Wiersz o Starym Ujeździe
Wiwat, wiwat Stary Ujazd. |
Nasza wioska ukochana. |
Pola, łąki, ładne lasy. |
Piękny teren na dobre wczasy. |
Słońce tutaj ładnie grzeje. |
Nawet lekki wietrzyk wieje. |
Krzysztof Ogaza, Gimnazjum Ujazd, kl. Id
Moja miejscowość - Olszowa
Chcąc opisać zmiany jakie zachodziły w wiosce, w której mieszkam, postanowiłam sięgnąć po źródła pomocnicze. Niestety o Olszowej znalazłam tylko małą wzmiankę w książce pt. "Ziemia ujazdowska-jej dzieje i współczesność".
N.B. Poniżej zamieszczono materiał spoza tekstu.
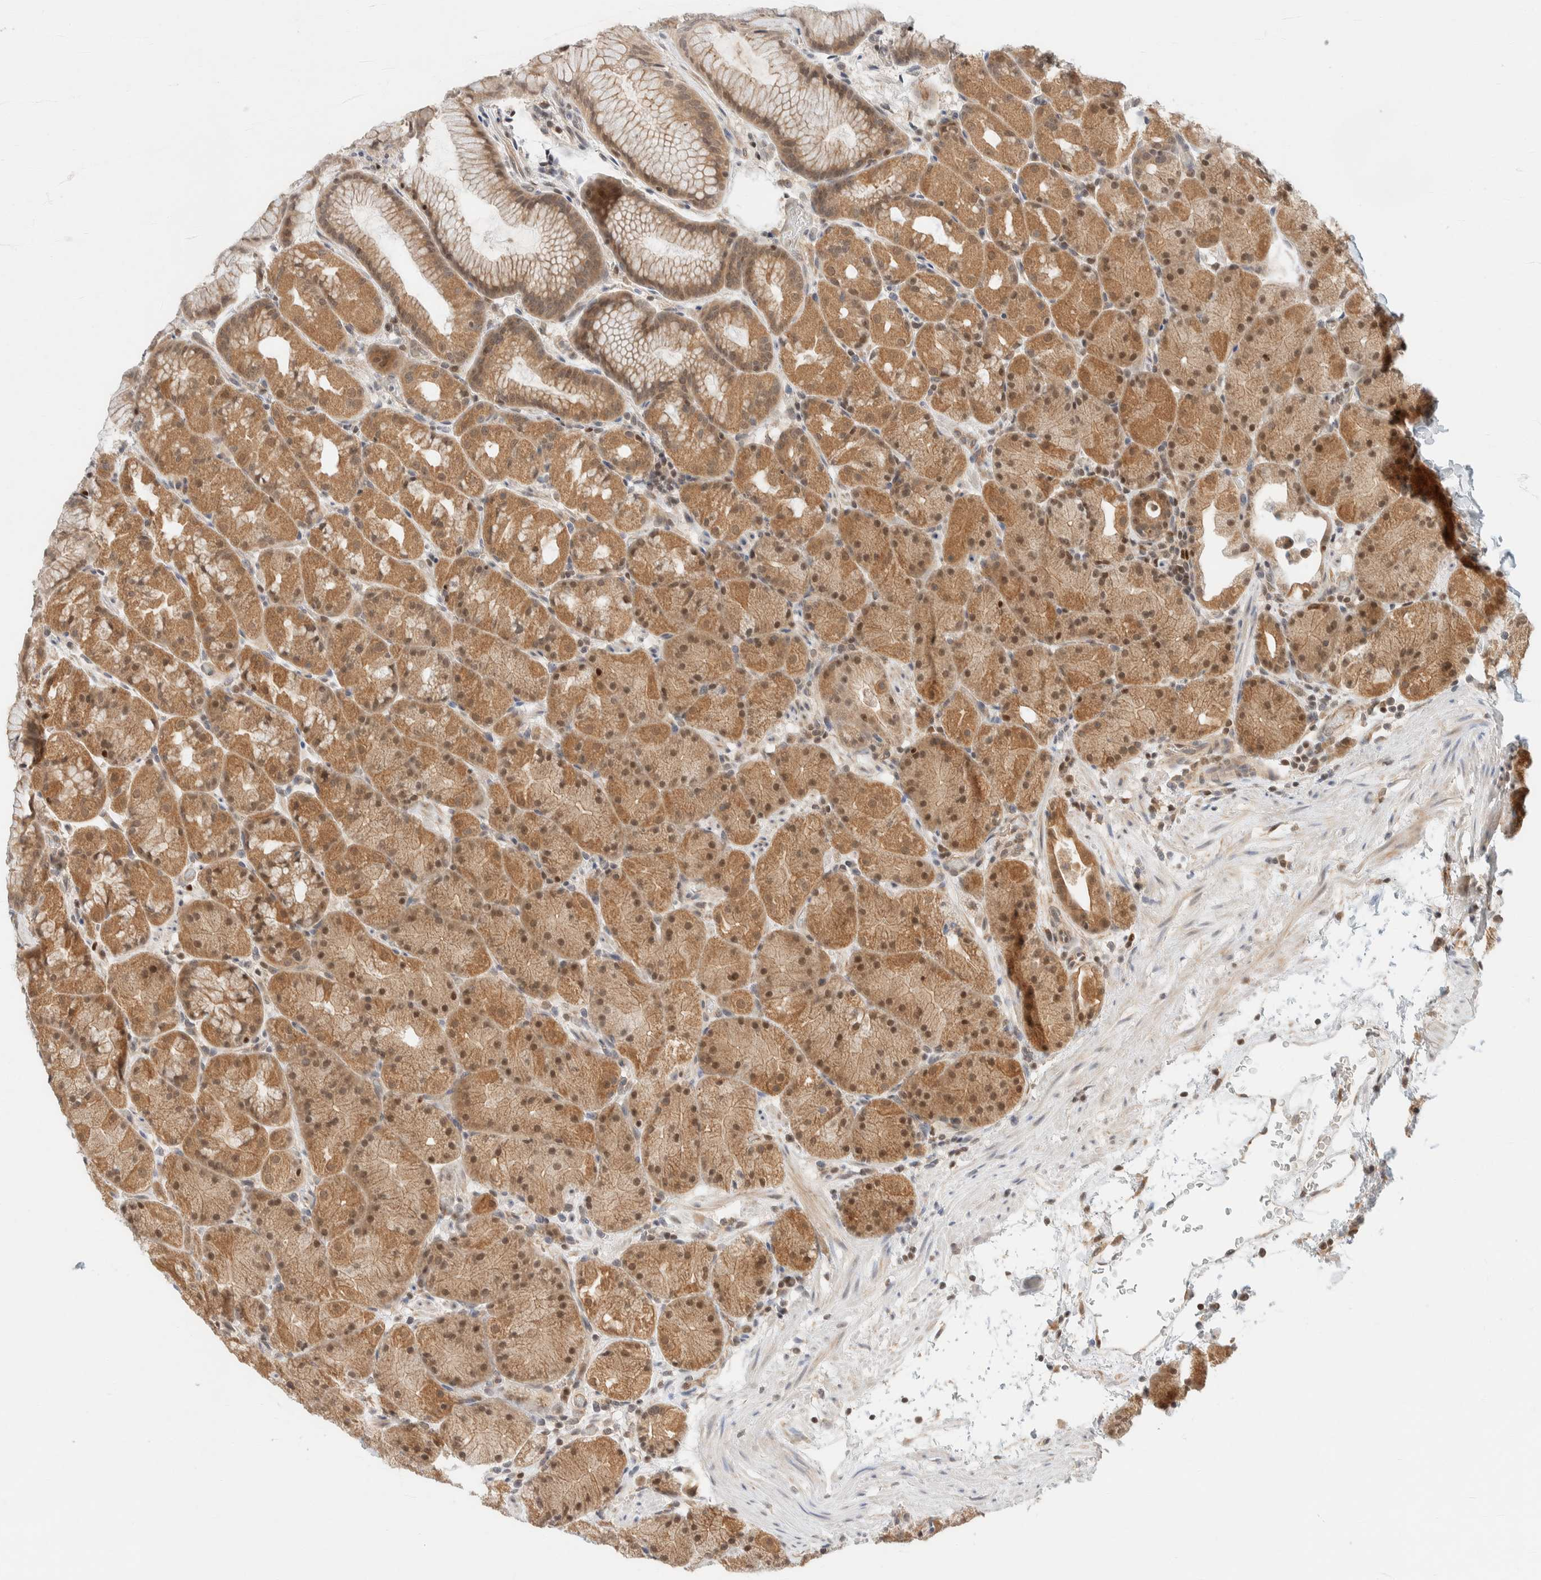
{"staining": {"intensity": "moderate", "quantity": ">75%", "location": "cytoplasmic/membranous,nuclear"}, "tissue": "stomach", "cell_type": "Glandular cells", "image_type": "normal", "snomed": [{"axis": "morphology", "description": "Normal tissue, NOS"}, {"axis": "topography", "description": "Stomach, upper"}, {"axis": "topography", "description": "Stomach"}], "caption": "Unremarkable stomach was stained to show a protein in brown. There is medium levels of moderate cytoplasmic/membranous,nuclear positivity in about >75% of glandular cells.", "gene": "C8orf76", "patient": {"sex": "male", "age": 48}}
Postanowiłam to wykorzystać, podobnie jak znane mi opowiadania snute wieczorami przez moją mamę. Moi rodzice urodzili się, dorastali w Olszowej, w niej założyli wspólną rodzinę, z którą tu do dziś mieszkam.
Olszowa to wieś położona wśród lasów, piękna przyrody. Choć nie jest tak malownicza jak kiedyś. Z upływem lat, z rozwojem cywilizacji całe to piękno zaczyna zanikać. Ale wróćmy do historii. Jak głosi legenda, w miejscu w którym powstała wieś, kiedyś rosły olchowe zagajniki od których to właśnie wywodzi się nazwa miejscowości. Pierwszy zapis jej nazwy pochodzi z 1800 roku. Wieś natomiast powstała w XIII lub XIV wieku. Przez kolejne lata zmienili się jej właściciele. Głównym źródłem utrzymania było rolnictwo. Rolnik wyjeżdżał w pole, pracował, chodził za pługiem i był na swój sposób szczęśliwy.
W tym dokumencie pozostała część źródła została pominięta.